Fun with FEEDJIT

I’m not sure if you noticed, or are reading this blog from one of the syndication sites it gets copied too (like Planet Eclipse, or the Wind River Blog Network). But if you check back to the original site and scroll down a bit, you’ll see a new panel called the FEEDJIT Live Traffic Feed. I know people express concerns about web things following them, and if I get enough negative response to it I’ll pull it off. But in the meantime, I’m spellbound by this feature.

I’m learning quite a lot about the audience for this blog. The traffic feed gives me the city that where the person was, which is spread throughout the world, as well as a hint at how they got to my site. A few people come directly, I guess from an RSS reader where they’ve subscribed one way or another (Thank you!). More often, though, people end up here based on google searches, and I get the snippet that they were searching for! Creepy, but very useful.

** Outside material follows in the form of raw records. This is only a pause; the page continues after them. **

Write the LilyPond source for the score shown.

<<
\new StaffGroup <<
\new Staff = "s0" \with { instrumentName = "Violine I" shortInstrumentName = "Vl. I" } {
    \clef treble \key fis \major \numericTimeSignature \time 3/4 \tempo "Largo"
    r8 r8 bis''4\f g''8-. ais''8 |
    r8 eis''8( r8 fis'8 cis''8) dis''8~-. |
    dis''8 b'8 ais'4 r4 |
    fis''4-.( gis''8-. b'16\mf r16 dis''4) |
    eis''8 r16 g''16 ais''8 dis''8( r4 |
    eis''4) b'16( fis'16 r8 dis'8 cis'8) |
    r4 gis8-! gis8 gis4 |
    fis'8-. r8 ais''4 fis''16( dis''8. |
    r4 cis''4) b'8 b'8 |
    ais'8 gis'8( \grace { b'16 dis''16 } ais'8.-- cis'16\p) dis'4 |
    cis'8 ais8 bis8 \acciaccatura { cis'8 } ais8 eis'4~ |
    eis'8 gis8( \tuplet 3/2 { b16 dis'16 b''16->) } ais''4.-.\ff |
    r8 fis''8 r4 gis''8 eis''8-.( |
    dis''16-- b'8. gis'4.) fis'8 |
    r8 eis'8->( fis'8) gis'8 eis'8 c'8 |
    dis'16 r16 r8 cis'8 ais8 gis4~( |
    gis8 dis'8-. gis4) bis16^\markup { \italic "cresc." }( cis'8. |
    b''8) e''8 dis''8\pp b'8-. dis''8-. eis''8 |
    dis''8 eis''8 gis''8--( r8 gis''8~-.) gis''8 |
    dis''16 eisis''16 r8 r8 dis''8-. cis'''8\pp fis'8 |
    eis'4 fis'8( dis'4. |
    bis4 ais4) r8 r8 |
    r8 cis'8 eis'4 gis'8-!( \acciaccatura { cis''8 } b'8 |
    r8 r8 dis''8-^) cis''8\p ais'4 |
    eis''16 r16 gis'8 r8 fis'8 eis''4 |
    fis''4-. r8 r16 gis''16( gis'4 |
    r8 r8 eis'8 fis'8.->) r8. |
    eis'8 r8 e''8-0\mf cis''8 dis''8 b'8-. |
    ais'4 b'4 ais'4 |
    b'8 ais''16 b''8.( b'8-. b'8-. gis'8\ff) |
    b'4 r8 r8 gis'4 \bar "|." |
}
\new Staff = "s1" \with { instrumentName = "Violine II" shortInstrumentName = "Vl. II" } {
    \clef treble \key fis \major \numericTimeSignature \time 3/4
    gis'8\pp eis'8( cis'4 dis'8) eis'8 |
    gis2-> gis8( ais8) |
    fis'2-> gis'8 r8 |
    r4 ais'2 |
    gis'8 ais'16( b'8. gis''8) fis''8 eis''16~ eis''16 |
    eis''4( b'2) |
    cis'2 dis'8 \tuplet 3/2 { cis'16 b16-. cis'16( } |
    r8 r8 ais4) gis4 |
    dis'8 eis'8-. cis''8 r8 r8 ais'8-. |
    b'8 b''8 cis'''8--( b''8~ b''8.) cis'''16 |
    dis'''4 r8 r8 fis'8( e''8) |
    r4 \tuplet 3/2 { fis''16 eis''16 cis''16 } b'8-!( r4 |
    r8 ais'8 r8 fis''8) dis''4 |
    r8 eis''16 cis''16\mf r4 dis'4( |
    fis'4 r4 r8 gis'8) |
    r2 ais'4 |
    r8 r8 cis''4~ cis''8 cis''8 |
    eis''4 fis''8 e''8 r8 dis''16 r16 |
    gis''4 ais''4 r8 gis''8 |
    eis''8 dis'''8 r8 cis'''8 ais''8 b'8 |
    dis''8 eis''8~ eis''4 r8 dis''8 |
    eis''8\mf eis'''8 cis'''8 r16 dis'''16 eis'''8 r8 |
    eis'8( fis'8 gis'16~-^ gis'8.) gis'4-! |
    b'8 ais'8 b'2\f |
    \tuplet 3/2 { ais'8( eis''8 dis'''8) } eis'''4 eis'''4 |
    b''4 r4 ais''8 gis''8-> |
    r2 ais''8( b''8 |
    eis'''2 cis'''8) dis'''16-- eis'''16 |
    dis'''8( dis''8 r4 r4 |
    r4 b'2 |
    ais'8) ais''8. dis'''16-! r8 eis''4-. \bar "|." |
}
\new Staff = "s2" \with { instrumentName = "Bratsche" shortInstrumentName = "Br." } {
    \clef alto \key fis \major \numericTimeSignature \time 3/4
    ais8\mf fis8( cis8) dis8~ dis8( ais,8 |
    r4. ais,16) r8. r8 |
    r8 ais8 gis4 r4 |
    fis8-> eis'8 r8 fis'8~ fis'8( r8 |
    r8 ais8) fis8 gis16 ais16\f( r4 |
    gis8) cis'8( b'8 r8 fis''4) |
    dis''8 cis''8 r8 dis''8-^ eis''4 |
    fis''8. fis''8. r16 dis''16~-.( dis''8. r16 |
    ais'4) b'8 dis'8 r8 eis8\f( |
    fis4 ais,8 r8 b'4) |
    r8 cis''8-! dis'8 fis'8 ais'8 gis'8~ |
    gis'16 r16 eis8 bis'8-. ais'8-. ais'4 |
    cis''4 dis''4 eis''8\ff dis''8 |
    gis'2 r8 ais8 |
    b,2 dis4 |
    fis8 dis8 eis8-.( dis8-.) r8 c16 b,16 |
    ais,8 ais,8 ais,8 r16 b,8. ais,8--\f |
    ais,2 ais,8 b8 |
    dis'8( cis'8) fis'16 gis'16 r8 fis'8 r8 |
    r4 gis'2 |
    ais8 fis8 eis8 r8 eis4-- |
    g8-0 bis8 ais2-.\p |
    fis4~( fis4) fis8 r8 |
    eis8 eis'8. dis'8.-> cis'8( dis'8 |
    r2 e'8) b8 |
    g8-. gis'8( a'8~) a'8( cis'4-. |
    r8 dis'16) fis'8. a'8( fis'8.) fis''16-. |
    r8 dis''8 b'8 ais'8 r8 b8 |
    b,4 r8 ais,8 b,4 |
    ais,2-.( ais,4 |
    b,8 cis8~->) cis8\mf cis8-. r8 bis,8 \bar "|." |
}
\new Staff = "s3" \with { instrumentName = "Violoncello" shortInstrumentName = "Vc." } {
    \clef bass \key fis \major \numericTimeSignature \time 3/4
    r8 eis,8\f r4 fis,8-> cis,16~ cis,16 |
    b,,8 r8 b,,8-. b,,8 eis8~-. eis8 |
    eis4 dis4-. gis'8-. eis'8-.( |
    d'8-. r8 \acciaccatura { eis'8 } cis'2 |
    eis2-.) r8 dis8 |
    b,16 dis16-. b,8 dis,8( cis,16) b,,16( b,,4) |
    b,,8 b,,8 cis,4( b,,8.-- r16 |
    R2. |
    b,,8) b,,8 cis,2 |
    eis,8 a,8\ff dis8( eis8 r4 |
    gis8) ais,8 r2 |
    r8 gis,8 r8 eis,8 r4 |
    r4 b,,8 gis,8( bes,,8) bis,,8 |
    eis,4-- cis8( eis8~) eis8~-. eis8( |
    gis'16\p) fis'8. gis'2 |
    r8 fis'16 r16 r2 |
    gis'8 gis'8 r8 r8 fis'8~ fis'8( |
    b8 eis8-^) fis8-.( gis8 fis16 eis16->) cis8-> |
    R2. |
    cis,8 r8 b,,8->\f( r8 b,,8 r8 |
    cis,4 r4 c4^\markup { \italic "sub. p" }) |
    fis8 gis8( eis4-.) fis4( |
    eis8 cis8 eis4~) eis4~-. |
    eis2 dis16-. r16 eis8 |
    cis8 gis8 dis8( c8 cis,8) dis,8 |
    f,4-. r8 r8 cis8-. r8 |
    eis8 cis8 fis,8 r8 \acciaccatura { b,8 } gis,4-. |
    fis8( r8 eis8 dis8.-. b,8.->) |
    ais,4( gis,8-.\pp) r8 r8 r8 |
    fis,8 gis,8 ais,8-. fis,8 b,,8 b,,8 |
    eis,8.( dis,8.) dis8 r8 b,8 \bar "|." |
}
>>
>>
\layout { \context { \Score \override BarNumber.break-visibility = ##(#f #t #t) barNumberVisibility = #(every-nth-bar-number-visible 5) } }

So what are people searching for that pulls up my site? Well a lot of it lately has been the topics I’m most interested in lately, and that’s CDT for Windows development, including Windows cross to Linux. It’s good to see the interest from the community on that and I am continuing working on Wascana 1.0 as I write this (SDL is building in the background). I also often get a few queries on the Subversion Eclipse plug-in wars (I hate both right now, go git!). And you get the odd one looking for help, like today’s “eclipse CDT autocomplete crap” (yeah, it has issues if you’re environment isn’t set up).

Anyway, it’s pretty interesting to watch, and it humbles me immensely to see people from around the world reading what I write, especially when the google search reveals they searched for me by name. But I love to write and share my thoughts and I really appreciate it when people leave comments. Whether I agree with them or not, I always learn something from what they put there. It’s a lot of fun and I encourage everyone to do the same. There will always be someone out there interested in what you have to say.